Setting it up with Bugnet
Bugnet makes localized feedback concrete because the in game report button captures state at the moment the tester flags it. Define custom fields for active language, locale, and font set, and every report arrives stamped with them automatically, alongside the scene, the build version, and recent logs. Your tester just hits report and types this button text is cut off, and you receive that complaint already knowing it happened in German on this menu in this build, with no back and forth to establish the basics. A screenshot or captured state shows you the clipped string directly.

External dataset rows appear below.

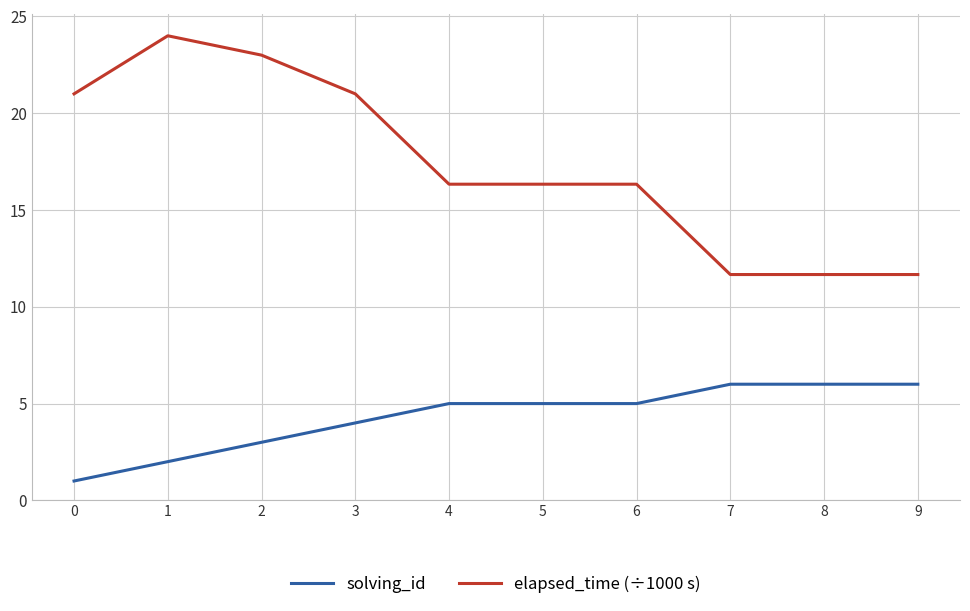

True or false: solving_id has a value of 2.0 at 1.

True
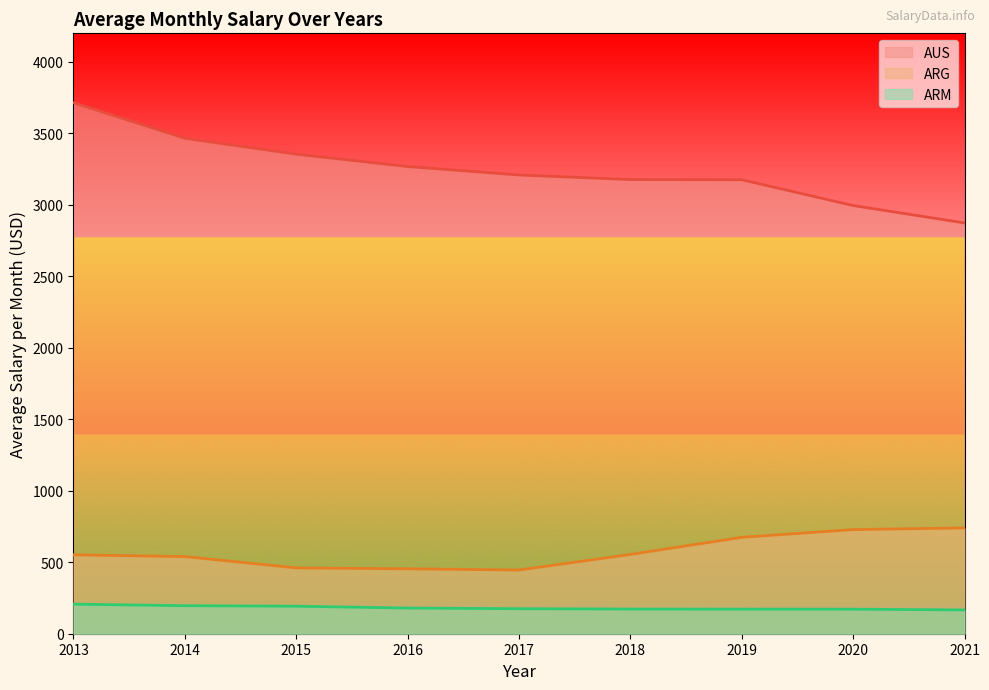

How many data points in AUS are less than 3209?

4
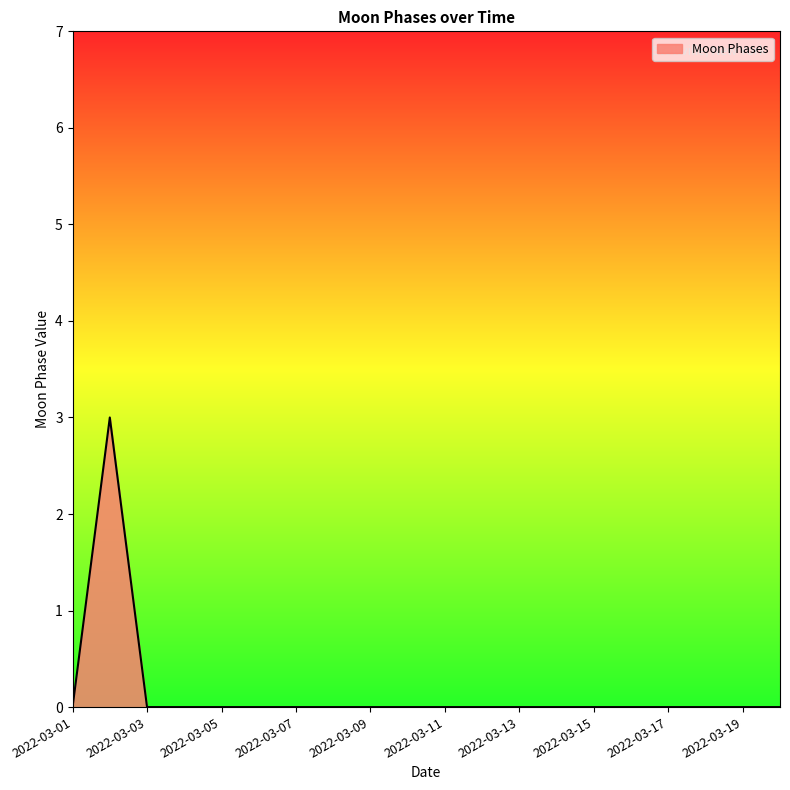

How many lines are shown in the chart?

1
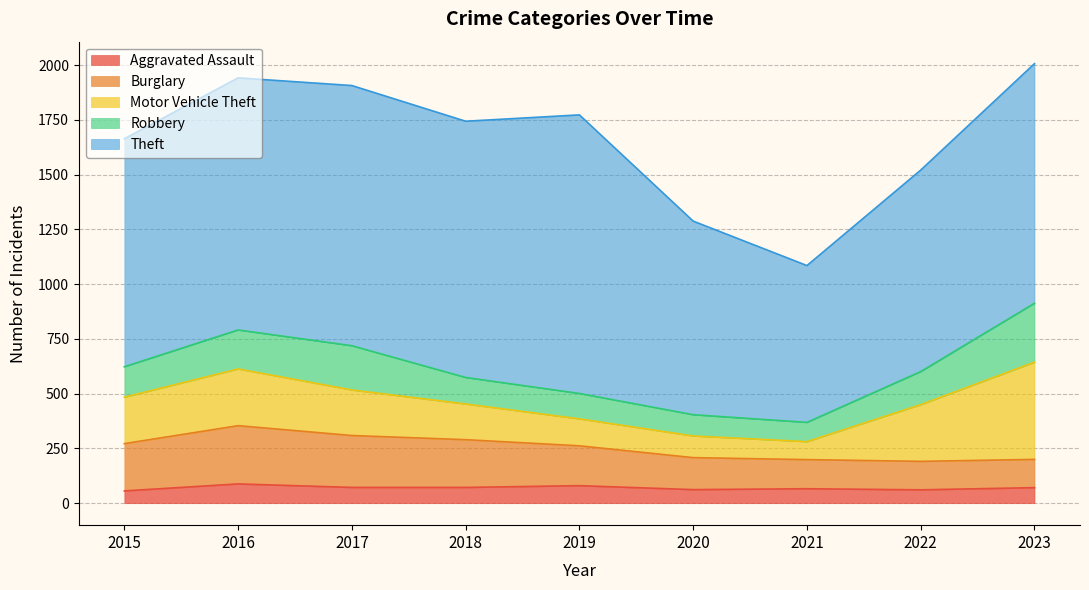

Where is the first local minimum for Aggravated Assault?

2020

Because the same overflow tends to recur across testers and languages, Bugnet folds duplicate reports into one issue with an occurrence count, so a layout that breaks in every long language shows up as a single high priority item rather than a dozen separate notes. Filter the dashboard by your language custom field to see every issue in Japanese, or by locale to compare regional variants, and route the linguistic items to translators and the display items to engineering straight from one shared view.
Give testers the context they need to judge tone
Localization testers can only assess tone if they understand the scene, so feed them context rather than raw strings. A line that reads as cold in isolation might be exactly right for a villain, and a tester who does not know who is speaking will flag a correct translation as wrong. Where you can, let them play the moment, or at least give them notes about speaker, mood, and audience. The more situational understanding they have, the more their tone feedback reflects real player experience instead of guesswork.
Encourage testers to report not just errors but felt quality: does this dialogue sound natural, would a player here actually say it this way, does the humor land. That softer feedback is where localization becomes more than literal correctness, and it is exactly what you lose if you only ever ask is this string accurate. Capturing both the hard breaks and the subjective feel gives you a translation that fits the screen and reads like it belongs to the people playing it.
Close the loop before you ship the language
A language is not done when the strings are translated; it is done when a tester has played through in that language and signed off. Treat your localization pass like any other QA cycle: collect issues, fix them, and re test in the same locale to confirm the overflow is gone and the new string still fits. The occurrence count tells you which display problems were widespread enough to be systemic, and clearing those before launch prevents a flood of one star reviews in a region you barely tested.
Keep your localization testers in the loop after the fix, because they are the only ones who can confirm a re translation reads well. Shipping a language you never had a native speaker play is a gamble, and the cost of getting it wrong is a whole market that bounces off broken or embarrassing text. A short, well captured localization cycle is cheap insurance against losing players you worked hard to reach.
A perfect spreadsheet translation can still break on screen. Localization testers catch it only if every report carries its language, locale, and the exact screen.